▶ RECORDS TO USE
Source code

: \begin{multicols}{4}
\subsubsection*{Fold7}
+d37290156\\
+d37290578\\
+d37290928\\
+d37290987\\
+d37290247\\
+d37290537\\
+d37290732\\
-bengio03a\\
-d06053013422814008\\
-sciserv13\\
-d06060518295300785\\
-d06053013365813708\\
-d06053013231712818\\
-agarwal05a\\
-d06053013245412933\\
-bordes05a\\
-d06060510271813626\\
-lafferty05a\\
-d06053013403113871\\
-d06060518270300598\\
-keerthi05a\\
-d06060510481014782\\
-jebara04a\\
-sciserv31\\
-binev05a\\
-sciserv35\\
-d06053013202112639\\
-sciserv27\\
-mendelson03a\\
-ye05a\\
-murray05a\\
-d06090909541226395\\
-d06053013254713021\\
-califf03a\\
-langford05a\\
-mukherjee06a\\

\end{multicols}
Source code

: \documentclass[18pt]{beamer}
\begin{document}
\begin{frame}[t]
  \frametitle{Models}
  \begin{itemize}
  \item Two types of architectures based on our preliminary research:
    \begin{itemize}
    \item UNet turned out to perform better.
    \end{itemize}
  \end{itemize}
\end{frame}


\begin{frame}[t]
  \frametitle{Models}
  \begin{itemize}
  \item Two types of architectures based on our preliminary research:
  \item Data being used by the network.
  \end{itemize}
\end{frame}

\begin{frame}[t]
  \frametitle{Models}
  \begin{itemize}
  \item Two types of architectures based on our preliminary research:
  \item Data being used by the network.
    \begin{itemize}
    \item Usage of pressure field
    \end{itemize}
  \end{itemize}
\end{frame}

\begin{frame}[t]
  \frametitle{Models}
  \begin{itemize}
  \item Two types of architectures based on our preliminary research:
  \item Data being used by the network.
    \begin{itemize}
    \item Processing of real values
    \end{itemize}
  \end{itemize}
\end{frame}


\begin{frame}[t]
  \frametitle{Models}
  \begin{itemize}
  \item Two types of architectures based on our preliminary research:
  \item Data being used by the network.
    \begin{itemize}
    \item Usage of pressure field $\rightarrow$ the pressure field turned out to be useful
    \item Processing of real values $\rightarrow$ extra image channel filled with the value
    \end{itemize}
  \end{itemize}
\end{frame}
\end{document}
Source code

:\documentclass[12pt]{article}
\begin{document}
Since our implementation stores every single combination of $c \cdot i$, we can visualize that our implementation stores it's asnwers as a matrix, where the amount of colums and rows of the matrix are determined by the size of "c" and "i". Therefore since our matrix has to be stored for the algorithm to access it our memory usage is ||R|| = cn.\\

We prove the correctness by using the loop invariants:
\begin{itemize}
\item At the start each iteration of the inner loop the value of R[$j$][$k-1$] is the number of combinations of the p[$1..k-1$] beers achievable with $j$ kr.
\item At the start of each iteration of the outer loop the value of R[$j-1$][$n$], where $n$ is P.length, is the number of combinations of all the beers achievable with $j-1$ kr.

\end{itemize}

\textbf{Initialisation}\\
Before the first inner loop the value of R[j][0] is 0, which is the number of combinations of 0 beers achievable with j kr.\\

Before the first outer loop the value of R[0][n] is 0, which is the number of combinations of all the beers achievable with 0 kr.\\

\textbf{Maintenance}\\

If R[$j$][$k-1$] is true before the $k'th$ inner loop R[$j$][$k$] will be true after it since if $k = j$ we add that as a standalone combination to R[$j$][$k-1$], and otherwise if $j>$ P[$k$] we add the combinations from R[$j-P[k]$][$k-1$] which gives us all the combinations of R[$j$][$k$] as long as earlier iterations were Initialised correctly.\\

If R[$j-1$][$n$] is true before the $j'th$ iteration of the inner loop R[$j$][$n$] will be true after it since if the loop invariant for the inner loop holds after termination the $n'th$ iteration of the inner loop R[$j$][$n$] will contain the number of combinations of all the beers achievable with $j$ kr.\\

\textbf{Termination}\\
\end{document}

▶ AIM OF THE TASK
Transcribe the records above from the line holding "-sciserv13\\" down to the line holding "-califf03a\\", inclusive, without adding anything.

▶ SOLUTION TO THIS EXERCISE
-sciserv13\\
-d06060518295300785\\
-d06053013365813708\\
-d06053013231712818\\
-agarwal05a\\
-d06053013245412933\\
-bordes05a\\
-d06060510271813626\\
-lafferty05a\\
-d06053013403113871\\
-d06060518270300598\\
-keerthi05a\\
-d06060510481014782\\
-jebara04a\\
-sciserv31\\
-binev05a\\
-sciserv35\\
-d06053013202112639\\
-sciserv27\\
-mendelson03a\\
-ye05a\\
-murray05a\\
-d06090909541226395\\
-d06053013254713021\\
-califf03a\\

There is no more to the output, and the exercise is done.